The technique is called seismic interferometry. Ellsworth said it’s the first research to use the approach to assess groundwater levels in such detail and at different levels underground, down to 2,600 feet.
Mao also developed a new “seismic drought index” for assessing water deficits at different depths.
Measuring groundwater levels in deep aquifers traditionally has involved drilling deep wells, which is costly and can record water levels only in a single location. The new method using seismic data can measure water levels in entire groundwater basins, and at significantly lower cost.
“The seismic infrastructure is already in place and the data has been captured continually for decades,” Mao said. “It’s a buy-one-get-one-free technology.”
Ellsworth called the new method a revolutionary tool for studying aquifers.

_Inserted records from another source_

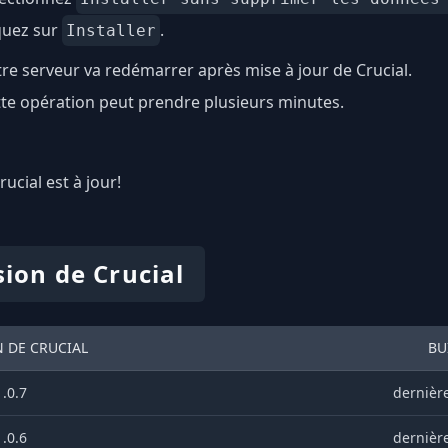
quez sur
.
Installer
re serveur va redémarrer après mise à jour de Crucial.
te opération peut prendre plusieurs minutes.
Crucial est à jour!
sion de Crucial
 DE CRUCIAL
BU
1.0.7
dernière
1.0.6
dernière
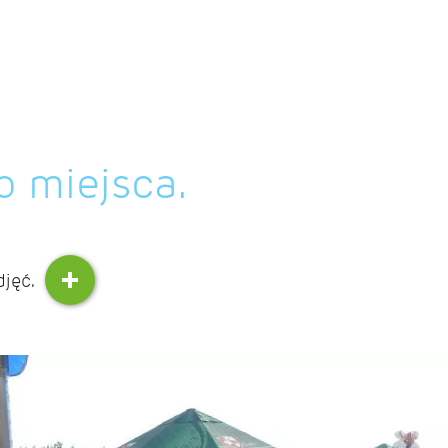
o miejsca.
djęć.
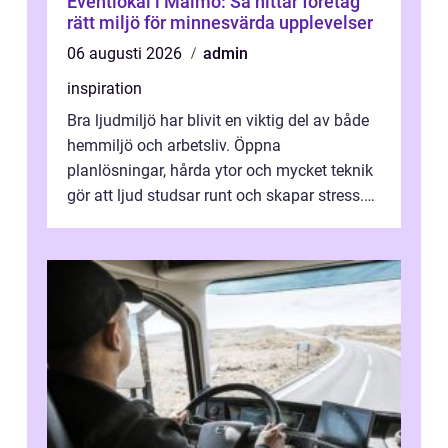
Eventlokal i Malmö: Så hittar företag
rätt miljö för minnesvärda upplevelser
06 augusti 2026
admin
inspiration
Bra ljudmiljö har blivit en viktig del av både
hemmiljö och arbetsliv. Öppna
planlösningar, hårda ytor och mycket teknik
gör att ljud studsar runt och skapar stress.
Här spelar ljudabsorbenter på vägg...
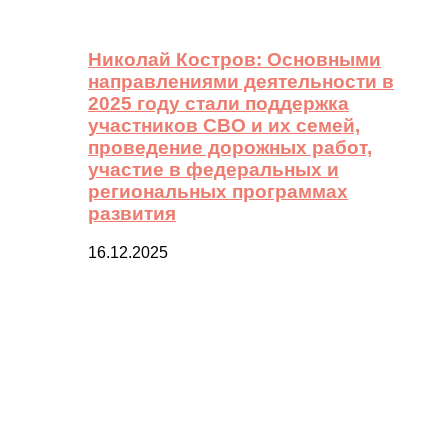
Николай Костров: Основными
направлениями деятельности в
2025 году стали поддержка
участников СВО и их семей,
проведение дорожных работ,
участие в федеральных и
региональных программах
развития
16.12.2025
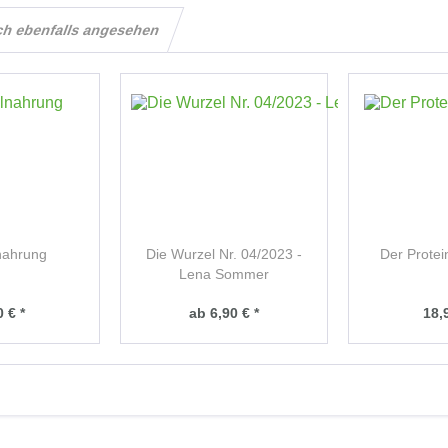
ch ebenfalls angesehen
nahrung
Die Wurzel Nr. 04/2023 -
Der Protei
Lena Sommer
 € *
ab 6,90 € *
18,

Gregory Beroza, a co-author and professor of Earth science at Stanford’s Doerr School of Sustainability, said the approach is a big leap for groundwater management.
“It moves us to a possible future where we can measure groundwater recharge — how much there is and where it’s going — much as we do with stream gauges for surface water,” he said.
The study examined trends in several watersheds and groundwater basins, including three large basins — San Gabriel basin, Los Angeles Central basin and Santa Ana basin — and smaller basins such as Santa Monica and Hollywood.
It found that more groundwater recharge occurred in some areas, and less in others. For example, there were large increases in groundwater levels following the 2023 storms in parts of the San Gabriel Valley, Mao said, including the deep aquifers along the base of the San Gabriel Mountains.
The L.A. County Board of Supervisors has adopted the county’s first water plan, which outlines how the region must stop importing 60% of its water by 2045.
The researcher didn’t see much long-term depletion of aquifers in the Santa Ana basin in Orange County over the last two decades. Mao said this shows the area’s groundwater has been benefiting from managed recharge efforts.
One significant factor appears to be Orange County’s Groundwater Replenishment System, where purified wastewater percolates and is injected into the aquifer for use.
Roy Herndon, chief of hydrology for the Orange County Water District, said the study confirms that local groundwater recharge efforts are “effectively maintaining a sustainable amount of groundwater pumping.”
The research also corroborated the district’s water-level data, Herndon said.
He said the study’s method offers a cost-effective way to use existing seismic sensors to measure changes in groundwater in parts of California that don’t have extensive wells dedicated to monitoring water levels.